** Input for this task follows **

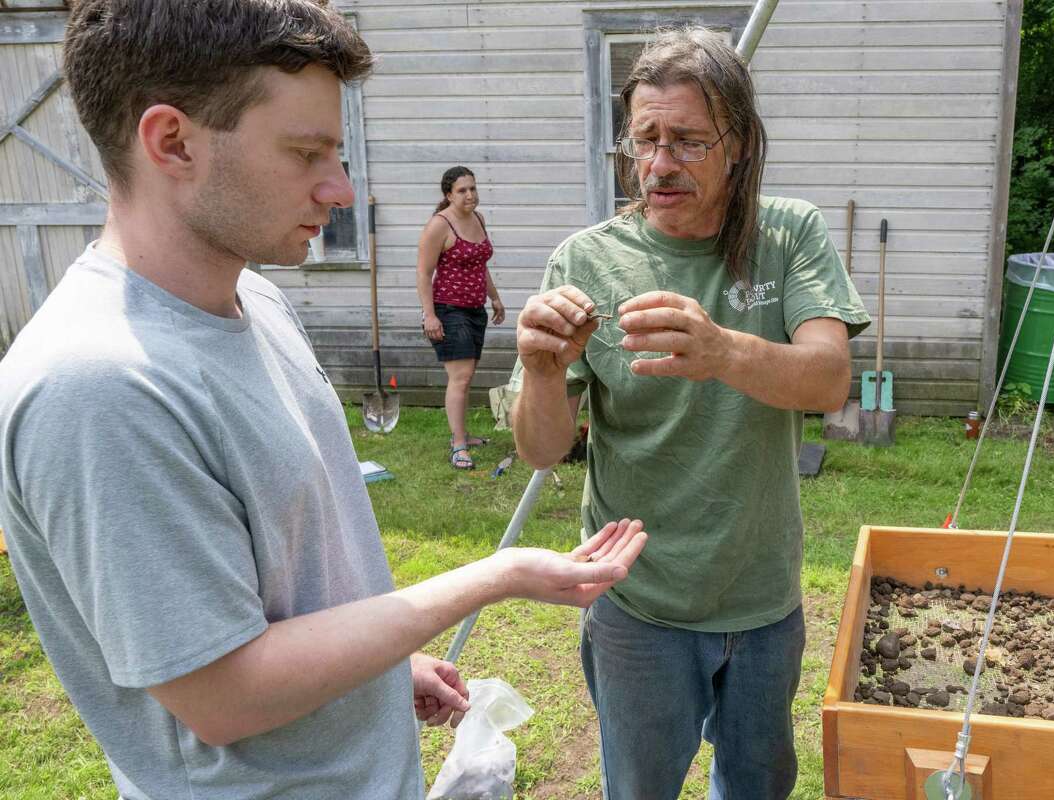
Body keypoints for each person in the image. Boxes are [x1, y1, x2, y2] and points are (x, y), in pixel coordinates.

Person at [0, 3, 646, 798]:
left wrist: (379, 664)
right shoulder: (98, 386)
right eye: (306, 153)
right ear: (172, 141)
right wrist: (496, 573)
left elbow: (289, 576)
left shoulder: (258, 302)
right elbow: (221, 694)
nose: (339, 188)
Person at [511, 26, 871, 800]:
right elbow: (542, 450)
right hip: (637, 601)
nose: (660, 164)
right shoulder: (587, 261)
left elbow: (830, 381)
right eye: (645, 140)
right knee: (639, 789)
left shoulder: (788, 235)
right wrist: (541, 370)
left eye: (687, 141)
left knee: (756, 787)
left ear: (736, 144)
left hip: (761, 595)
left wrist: (723, 352)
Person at [416, 166, 504, 470]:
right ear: (448, 195)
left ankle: (463, 433)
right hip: (448, 310)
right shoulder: (439, 225)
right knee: (460, 378)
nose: (470, 195)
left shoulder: (478, 219)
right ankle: (458, 446)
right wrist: (430, 316)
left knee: (465, 378)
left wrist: (494, 297)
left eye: (473, 188)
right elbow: (424, 273)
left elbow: (480, 264)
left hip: (475, 310)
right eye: (462, 190)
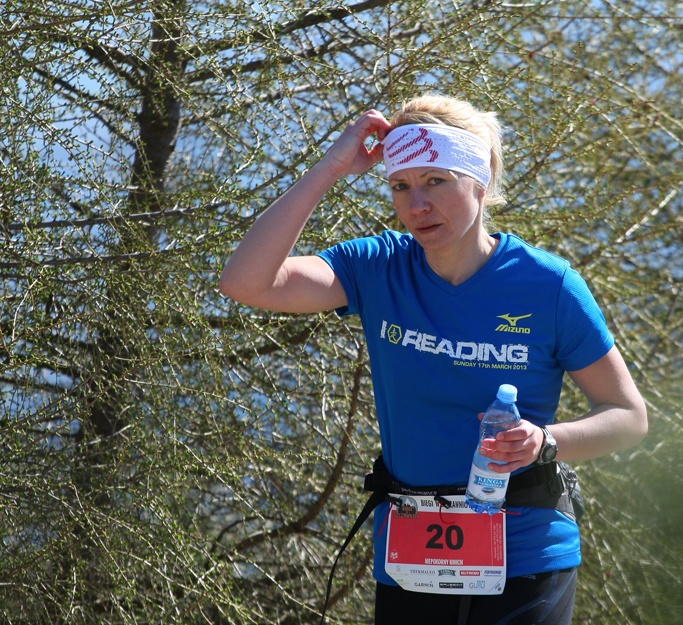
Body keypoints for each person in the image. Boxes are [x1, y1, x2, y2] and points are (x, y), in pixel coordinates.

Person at [219, 95, 647, 625]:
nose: (416, 205)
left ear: (479, 181)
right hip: (411, 554)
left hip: (526, 552)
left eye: (435, 181)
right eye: (401, 186)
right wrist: (331, 167)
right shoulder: (377, 267)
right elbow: (246, 282)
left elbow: (628, 416)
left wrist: (544, 442)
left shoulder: (550, 286)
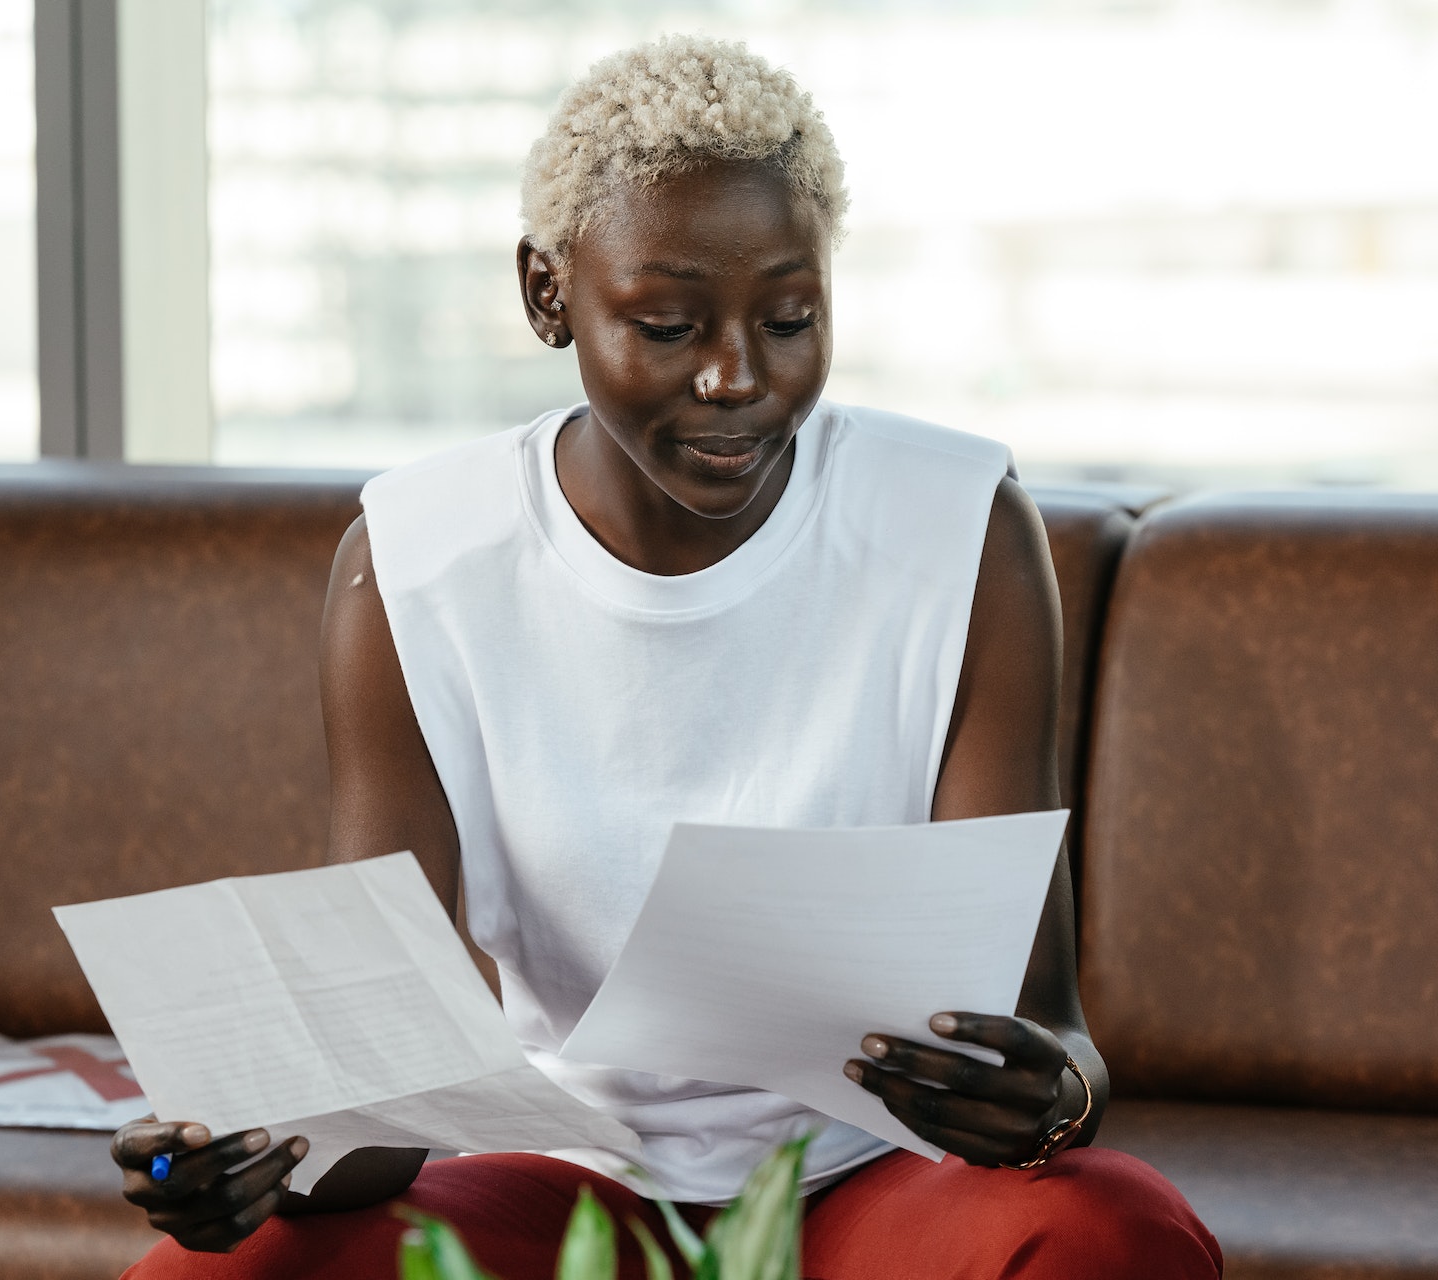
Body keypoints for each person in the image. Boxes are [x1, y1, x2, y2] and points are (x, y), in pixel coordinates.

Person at [112, 35, 1221, 1279]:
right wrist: (258, 1159)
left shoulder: (960, 530)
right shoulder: (416, 562)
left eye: (790, 317)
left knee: (1109, 1227)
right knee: (212, 1275)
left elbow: (1050, 1027)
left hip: (871, 1173)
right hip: (574, 1176)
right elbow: (388, 1084)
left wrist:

** End of Input for this task **

- [Prompt]: Pull out each line of the records holding the string "shoulder".

- [Response area]:
right shoulder: (98, 386)
left shoulder: (258, 302)
right shoulder: (587, 261)
left shoulder: (788, 235)
right shoulder: (439, 225)
left shoulder: (478, 219)
right shoulder: (377, 267)
left shoulder: (550, 286)
left shoulder: (960, 530)
right shoulder: (416, 562)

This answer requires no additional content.